By combining these approaches, Myllia performs functional genomic screenings that reveal how thousands of genetic changes affect individual cells. This enables experts in medical research to develop new drugs more quickly and to better understand complex diseases such as cancer or neurological disorders.
*CRISPR (pronounced “krisper”) stands for Clustered Regularly Interspaced Short Palindromic Repeats – short, repeating DNA sequences found in the genomes of bacteria. These sequences are part of a natural defence system that bacteria use to protect themselves against viruses, known as phages.
When a bacterium is infected by a virus, it can insert small fragments of the viral DNA into a specific region of its own genome – the CRISPR region. These stored fragments, called spacers, act like a molecular memory of past infections. If the same virus attacks again, the bacterium produces short RNA sequences (called crRNA) that match the stored viral DNA.
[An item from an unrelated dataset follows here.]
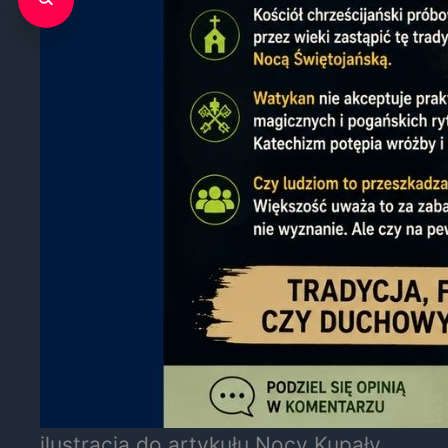
ilustracja do artykułu Nocy Kupały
This crRNA combines with a CRISPR-associated protein, known as Cas protein, to form an active defence complex. When this complex recognises a matching sequence in a new viral DNA, the crRNA binds to it – and the Cas protein cuts the virus’s DNA at exactly that spot, stopping the virus from spreading.
Today, scientists use this precise cutting mechanism in biotechnology. By transferring the CRISPR/Cas system from bacteria into cells of interest (e.g. human cell lines), genes can be edited, switched off, or inserted with great accuracy – a technique known as genome editing, or more informally, the gene scissors.
The method was first developed in 2012 by the biochemists Emmanuelle Charpentier and Jennifer Doudna, who were awarded the Nobel Prize in Chemistry in 2020 for their discovery of the CRISPR/Cas9 technology.